Letters 4-6 Analysis

These letters, which constitute the middle section of the book, see Halevi moving from the broad, overarching themes of Letters 1-3 to a more particular focus on the local history and practical difficulties of more recent circumstances in Israel/Palestine. In Letters 4 and 5, the motif of religious and national observances helps to provide some of the framework for Halevi’s reflections as he considers the dual meanings behind Independence Day and Nakba Day, as well as the sorrow of Memorial Day and the joy of Jerusalem Day. In contrast to Letter 2’s invocation of Tisha b’Av, which is a religious day of mourning, each of the days treated in this section are a national observance tied to the recent history of Israel/Palestine. This allows him to ground his motif of letter-writing in a specific temporal context, as he portrays himself as sitting down and writing a letter to his neighbor on that particular day. It also opens a segue to consider the historical effects of the wars of 1948 and 1967.

Jewish Peoplehood remains a prominent theme in this section, as Halevi narrates the reconstitution of the global Jewish family into a single body of citizens in the modern state of Israel. While in the previous section Jewish peoplehood was used as a theme to underscore the sense of Jewish identity while in exile, here it is used as an expression of their solidarity in the face of tremendous cultural diversity among the Jews who returned to Israel. Despite the far-ranging differences between groups, such as secular Jews from western Europe and religious Jews from Ethiopia, the idea of Jewish peoplehood exercises a binding force that allows them to recognize each other as a single family, tied to one another and to the land.

The theme of The Culture-Shaping Effects of Stories also makes another appearance in this section, as Halevi depicts Israeli independence in 1948 and the reunification of Jerusalem in 1967, both of which are seen through the lens of the long Jewish narrative of exile and return. Rather than viewing them merely as important political events, Halevi sees them as the partial fulfillment of a story that has been thousands of years in the making, ever since the Jewish exile at the hands of the Romans, and as the realization of the highest hopes of many centuries of Jewish ancestors. The self-narrative of Jewish history thus shapes the interpretation of those events alongside Israeli perspectives on the settler movement. Even for Halevi, who admits the practical difficulty and political instability that comes with the Jewish settlement of the West Bank, he cannot help but see a further fulfillment of the story of the Jewish return.

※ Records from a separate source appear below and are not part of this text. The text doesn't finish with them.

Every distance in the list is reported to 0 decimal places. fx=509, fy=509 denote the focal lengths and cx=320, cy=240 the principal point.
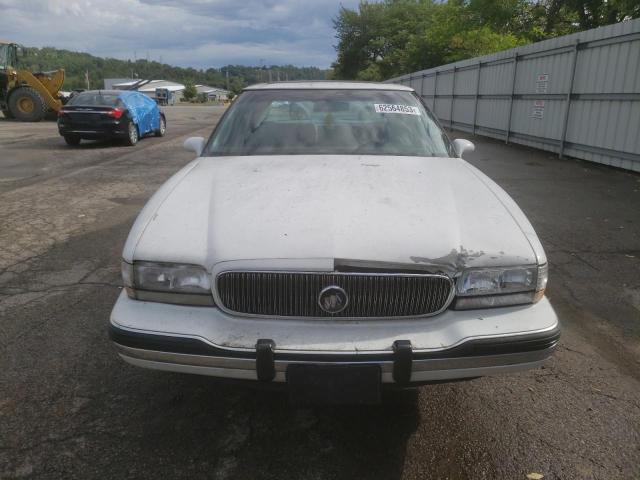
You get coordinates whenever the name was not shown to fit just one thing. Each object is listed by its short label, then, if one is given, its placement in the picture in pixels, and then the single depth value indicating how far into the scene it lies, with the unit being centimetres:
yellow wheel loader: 1955
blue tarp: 1379
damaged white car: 196
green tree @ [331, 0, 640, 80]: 2578
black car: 1265
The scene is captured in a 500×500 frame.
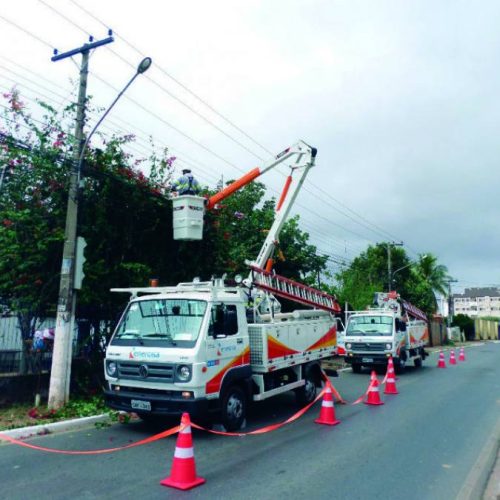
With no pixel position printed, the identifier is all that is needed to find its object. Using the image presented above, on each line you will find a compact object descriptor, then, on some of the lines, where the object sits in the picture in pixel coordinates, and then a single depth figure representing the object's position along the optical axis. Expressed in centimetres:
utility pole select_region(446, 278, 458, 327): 4899
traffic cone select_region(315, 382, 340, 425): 880
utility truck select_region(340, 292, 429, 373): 1728
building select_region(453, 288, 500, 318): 13100
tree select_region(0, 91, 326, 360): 1007
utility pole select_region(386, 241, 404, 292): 3662
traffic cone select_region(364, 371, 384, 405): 1089
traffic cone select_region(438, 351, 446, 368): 2069
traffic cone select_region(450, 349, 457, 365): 2250
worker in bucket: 1116
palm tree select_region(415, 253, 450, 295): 4562
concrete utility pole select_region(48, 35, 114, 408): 941
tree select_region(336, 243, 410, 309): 3091
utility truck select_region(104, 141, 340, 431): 731
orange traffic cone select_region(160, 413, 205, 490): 539
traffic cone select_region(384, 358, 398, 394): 1273
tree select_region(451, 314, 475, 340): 6091
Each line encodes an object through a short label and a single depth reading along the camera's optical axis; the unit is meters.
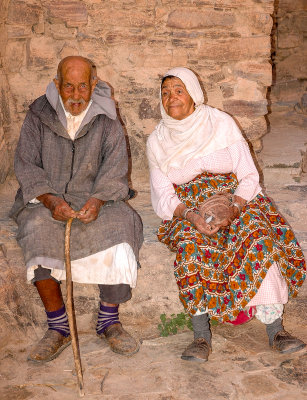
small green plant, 3.36
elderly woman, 2.91
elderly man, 3.04
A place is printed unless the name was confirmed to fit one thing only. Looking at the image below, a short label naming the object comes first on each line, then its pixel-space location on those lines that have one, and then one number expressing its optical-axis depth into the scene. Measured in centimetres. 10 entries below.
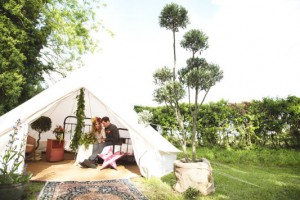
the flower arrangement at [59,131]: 685
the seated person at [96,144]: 571
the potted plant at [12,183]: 294
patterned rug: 345
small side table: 653
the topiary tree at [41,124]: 695
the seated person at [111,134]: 608
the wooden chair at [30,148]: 636
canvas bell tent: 428
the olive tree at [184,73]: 400
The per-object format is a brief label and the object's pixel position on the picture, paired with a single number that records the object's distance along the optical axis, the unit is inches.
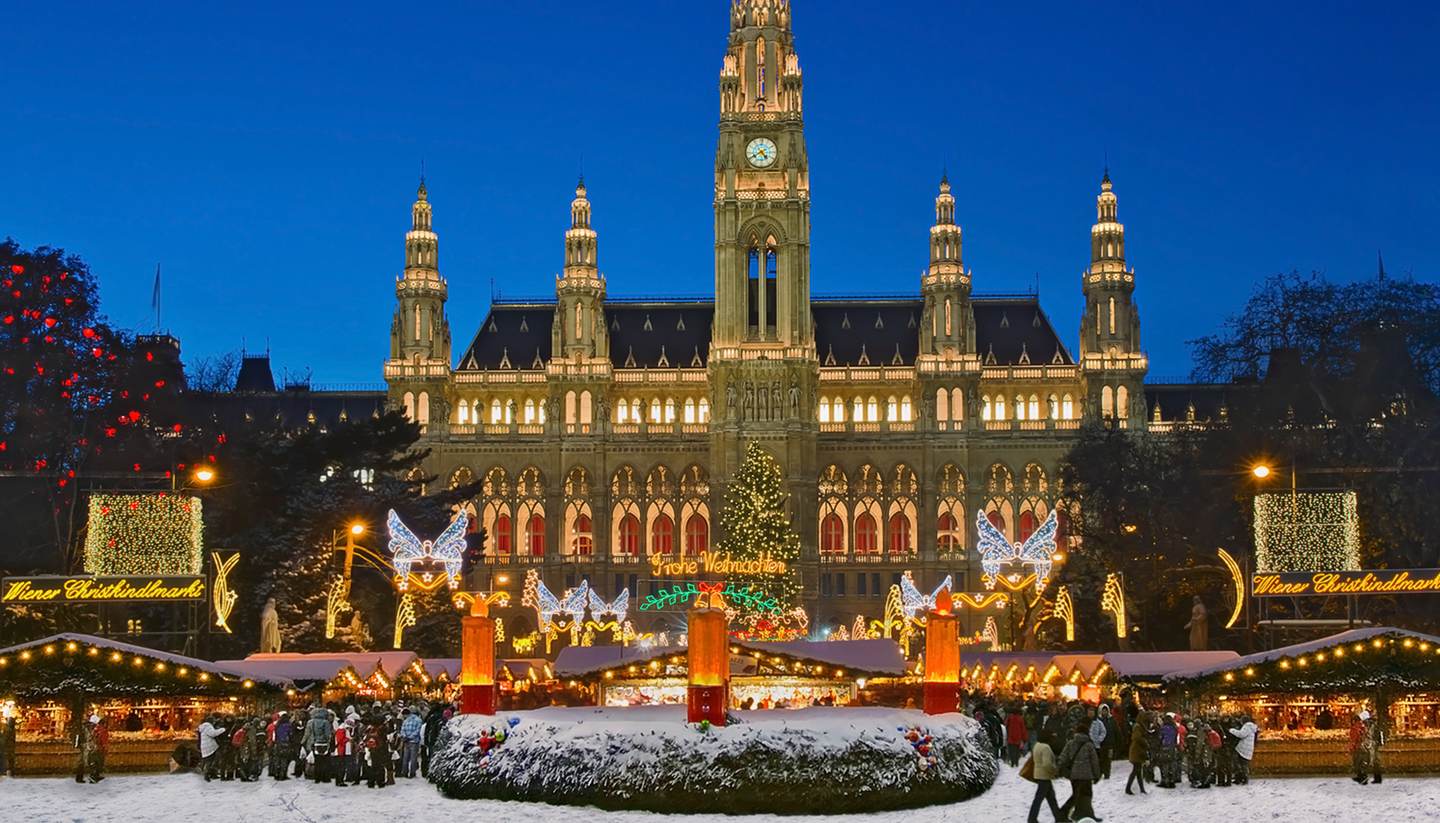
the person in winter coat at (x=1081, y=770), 1090.1
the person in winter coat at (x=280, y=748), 1547.7
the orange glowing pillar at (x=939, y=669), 1626.5
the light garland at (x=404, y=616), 2204.7
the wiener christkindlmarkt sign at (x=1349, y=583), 1674.5
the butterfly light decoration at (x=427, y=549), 2105.1
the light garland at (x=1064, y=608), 2662.4
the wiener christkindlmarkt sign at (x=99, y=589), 1726.1
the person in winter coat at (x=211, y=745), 1486.2
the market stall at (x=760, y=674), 2060.8
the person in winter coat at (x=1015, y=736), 1755.7
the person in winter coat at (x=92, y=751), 1487.5
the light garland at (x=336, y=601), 2070.6
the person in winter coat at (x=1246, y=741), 1406.3
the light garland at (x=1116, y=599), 2287.2
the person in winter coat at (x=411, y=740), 1568.7
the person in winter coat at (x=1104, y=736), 1459.2
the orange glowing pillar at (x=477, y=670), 1611.7
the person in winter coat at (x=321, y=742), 1505.9
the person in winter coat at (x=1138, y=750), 1378.0
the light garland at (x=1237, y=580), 1872.8
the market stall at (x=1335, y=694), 1466.5
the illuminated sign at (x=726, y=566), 2719.0
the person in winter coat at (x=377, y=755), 1453.0
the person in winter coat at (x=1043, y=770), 1099.3
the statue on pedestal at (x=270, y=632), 2169.0
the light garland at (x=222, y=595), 1939.0
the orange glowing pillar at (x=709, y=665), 1325.0
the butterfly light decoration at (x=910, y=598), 3206.2
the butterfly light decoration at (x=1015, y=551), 2370.8
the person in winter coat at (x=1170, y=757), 1421.0
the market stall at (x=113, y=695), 1531.7
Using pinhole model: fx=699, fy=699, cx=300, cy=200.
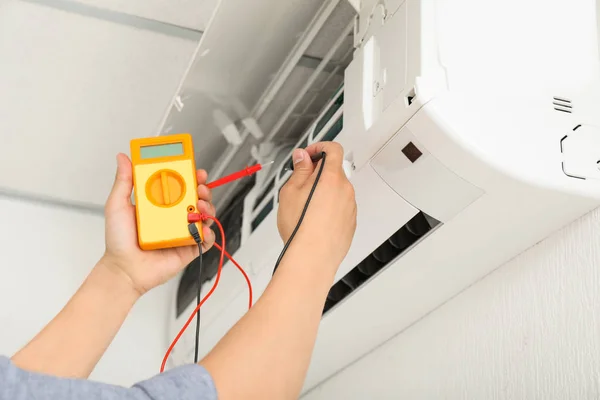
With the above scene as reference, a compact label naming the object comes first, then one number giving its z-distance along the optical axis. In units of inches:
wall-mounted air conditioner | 29.8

Letter 6 brings out another prominent theme of the book: Justice and Sacrifice. Following on Halevi’s reflections on the settler movement, he wrestles with the necessity of the required sacrifices to attain peace, one of which he believes will be the relinquishment of those settlements. This theme also ties in with that of the culture-shaping effects of stories, as Halevi maintains that both narratives—the Jewish and the Palestinian—can be counted as true. Each side, he maintains, does have a legitimate claim to the entirety of the land based on centuries of attachment to it. In that sense, both sides could claim that a just settlement would be one in which their own faction gains the whole land. Halevi encourages his readers to consider, however, that a lasting establishment of justice will require a mutual acknowledgment of the validity of the other side’s claims and an accompanying willingness to sacrifice one’s own rights in order to make room for the other’s narrative to be honored. Thus, for Halevi, justice entails not only the narratives of the Jewish and Palestinian past, but a view toward the Jewish and Palestinian future.